■ Exercise
Rewrite the lines of the material with "Activismo" renamed to "Comunidad" everywhere it appears, leaving all other text unchanged and omitting the pictures.

■ Stored data entries
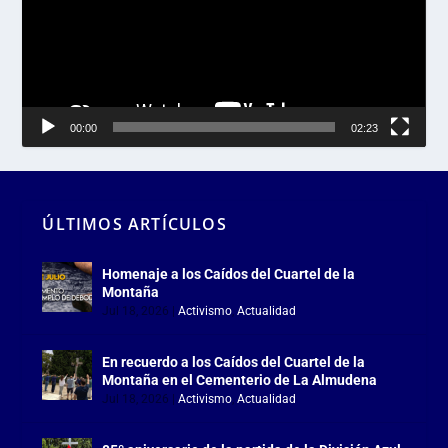
00:00
02:23
ÚLTIMOS ARTÍCULOS
Homenaje a los Caídos del Cuartel de la
Montaña
Jul 18, 2026
|
Activismo
,
Actualidad
En recuerdo a los Caídos del Cuartel de la
Montaña en el Cementerio de La Almudena
Jul 18, 2026
|
Activismo
,
Actualidad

■ Task solution
00:00
02:23
ÚLTIMOS ARTÍCULOS
Homenaje a los Caídos del Cuartel de la
Montaña
Jul 18, 2026
|
Comunidad
,
Actualidad
En recuerdo a los Caídos del Cuartel de la
Montaña en el Cementerio de La Almudena
Jul 18, 2026
|
Comunidad
,
Actualidad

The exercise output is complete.